[Saved entries]
_____
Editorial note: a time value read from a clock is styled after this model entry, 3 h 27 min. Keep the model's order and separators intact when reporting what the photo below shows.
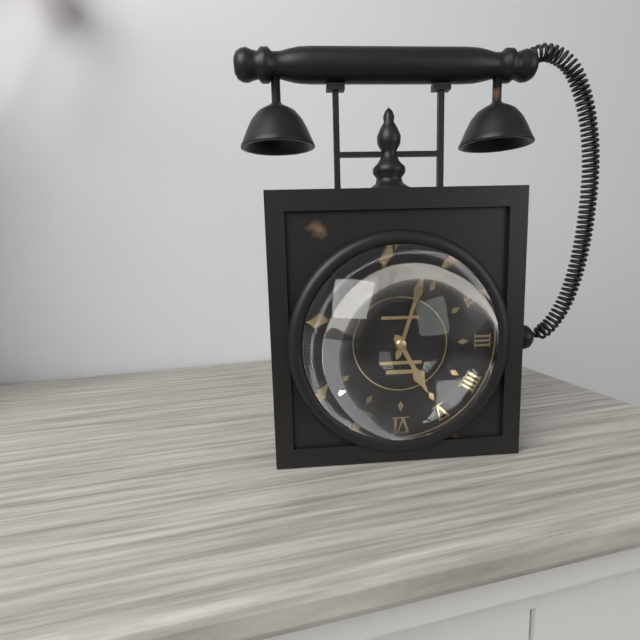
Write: 5 h 03 min
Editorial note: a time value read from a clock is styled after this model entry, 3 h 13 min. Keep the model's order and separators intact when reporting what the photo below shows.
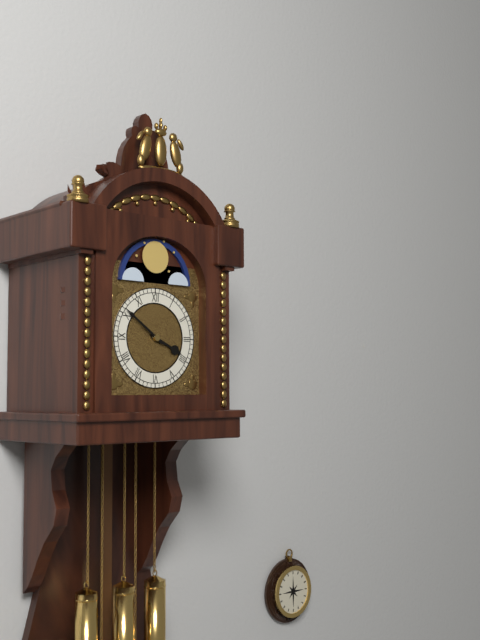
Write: 3 h 51 min
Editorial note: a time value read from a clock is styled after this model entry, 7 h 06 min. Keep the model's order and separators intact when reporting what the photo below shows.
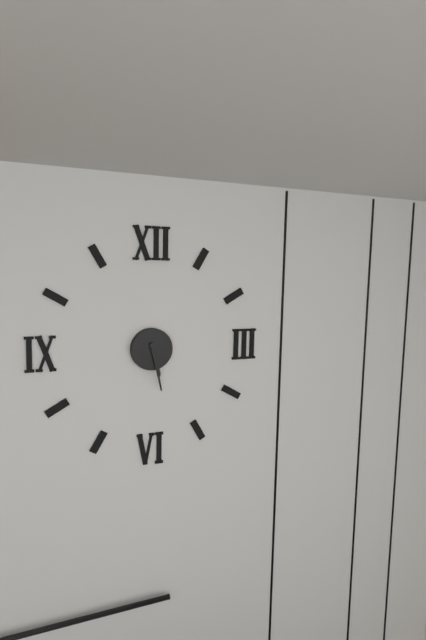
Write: 5 h 28 min
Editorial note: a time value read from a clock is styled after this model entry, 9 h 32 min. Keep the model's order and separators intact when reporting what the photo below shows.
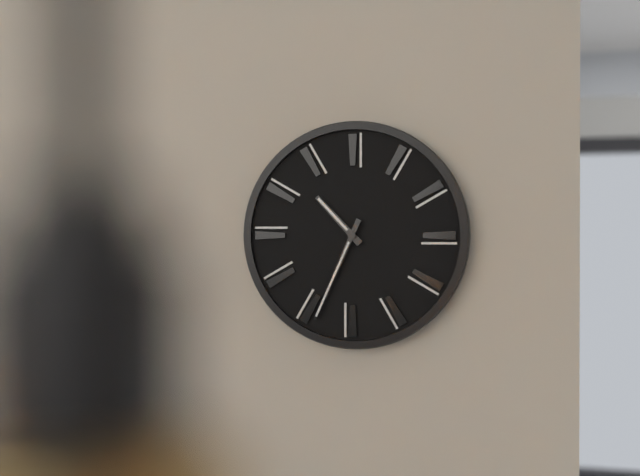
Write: 10 h 34 min
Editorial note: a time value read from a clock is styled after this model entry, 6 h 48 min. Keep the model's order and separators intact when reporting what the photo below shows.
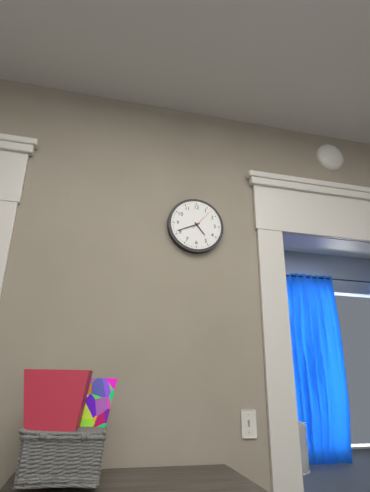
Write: 4 h 41 min
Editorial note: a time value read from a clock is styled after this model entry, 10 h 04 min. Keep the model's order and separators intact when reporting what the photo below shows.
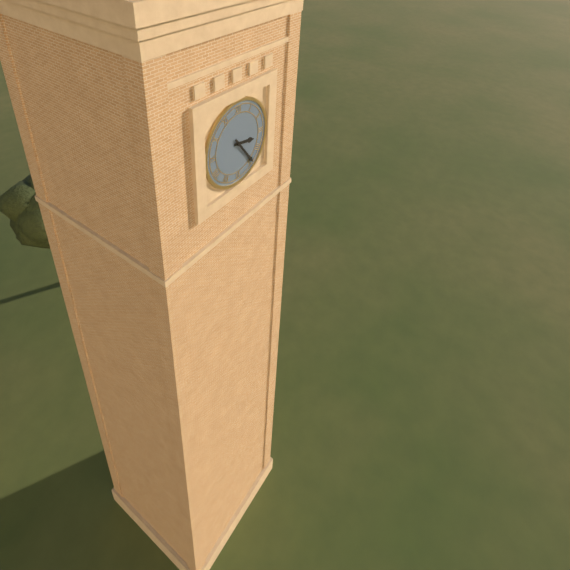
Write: 3 h 24 min
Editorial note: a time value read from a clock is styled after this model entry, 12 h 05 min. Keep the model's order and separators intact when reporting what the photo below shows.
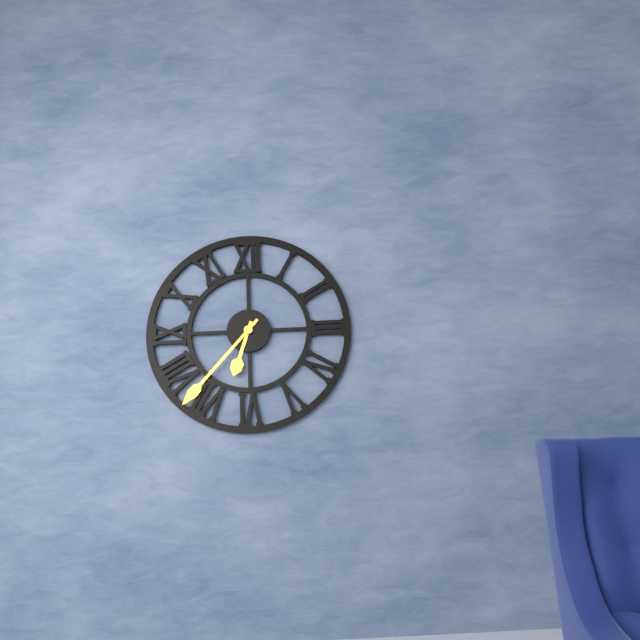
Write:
_____
• [WORK INSTRUCTIONS] Copy, word for word, the part of the listing that begins with the line containing "model entry, 9" and ends with the line containing "Write: 10 h 34 min", both of those lines included. Leave the pictures out of your copy.

• [FINISHED TASK]
Editorial note: a time value read from a clock is styled after this model entry, 9 h 32 min. Keep the model's order and separators intact when reporting what the photo below shows.
Write: 10 h 34 min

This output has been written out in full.